What to do | The required result is every line of the records that includes "knee".

[Opening Data for processing section]

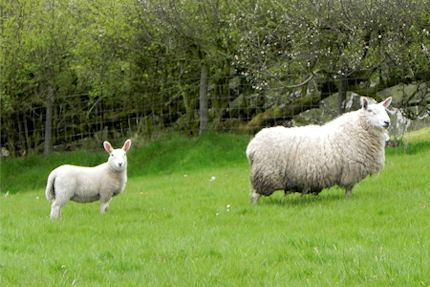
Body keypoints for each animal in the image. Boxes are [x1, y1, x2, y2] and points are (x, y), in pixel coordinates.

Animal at [245, 96, 394, 202]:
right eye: (370, 111)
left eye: (385, 110)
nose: (387, 122)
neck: (358, 128)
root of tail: (252, 146)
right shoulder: (351, 169)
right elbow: (349, 189)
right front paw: (348, 200)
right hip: (264, 173)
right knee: (255, 194)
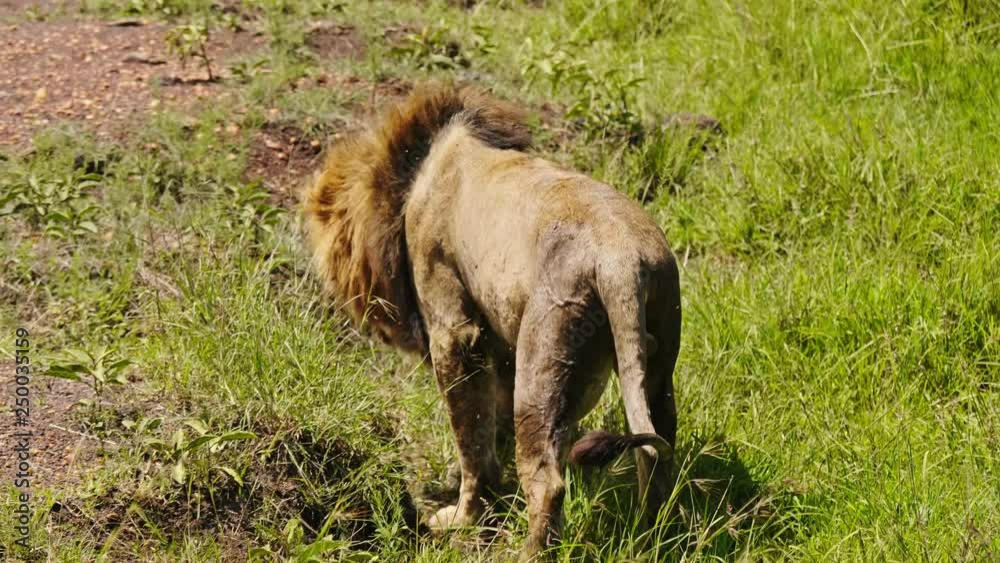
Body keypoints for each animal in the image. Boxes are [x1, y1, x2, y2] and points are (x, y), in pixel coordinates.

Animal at [302, 83, 681, 559]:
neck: (421, 167)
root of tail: (620, 260)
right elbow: (490, 419)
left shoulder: (452, 321)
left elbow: (471, 432)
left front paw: (461, 517)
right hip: (659, 353)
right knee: (657, 452)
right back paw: (653, 537)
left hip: (545, 350)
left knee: (548, 481)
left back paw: (527, 552)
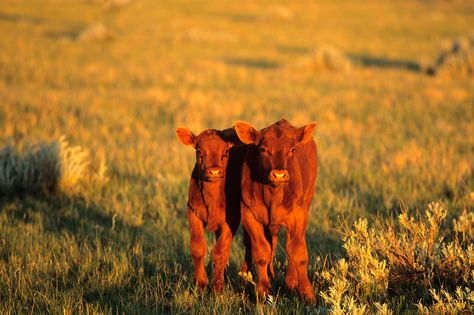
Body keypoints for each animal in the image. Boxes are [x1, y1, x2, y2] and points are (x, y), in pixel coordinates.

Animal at [177, 127, 252, 292]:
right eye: (199, 151)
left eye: (226, 151)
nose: (215, 171)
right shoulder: (192, 211)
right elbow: (198, 247)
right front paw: (202, 284)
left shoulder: (232, 217)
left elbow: (219, 251)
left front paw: (218, 287)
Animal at [234, 119, 318, 304]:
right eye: (263, 149)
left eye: (292, 149)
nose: (279, 175)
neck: (273, 194)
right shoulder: (249, 215)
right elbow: (261, 251)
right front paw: (263, 290)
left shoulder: (299, 215)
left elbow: (298, 253)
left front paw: (307, 293)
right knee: (254, 244)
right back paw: (246, 276)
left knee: (288, 245)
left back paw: (291, 280)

[Closing Data for processing section]

Task result |
right knee: (255, 194)
right knee: (657, 452)
left knee: (548, 481)
right knee: (254, 244)
left knee: (288, 245)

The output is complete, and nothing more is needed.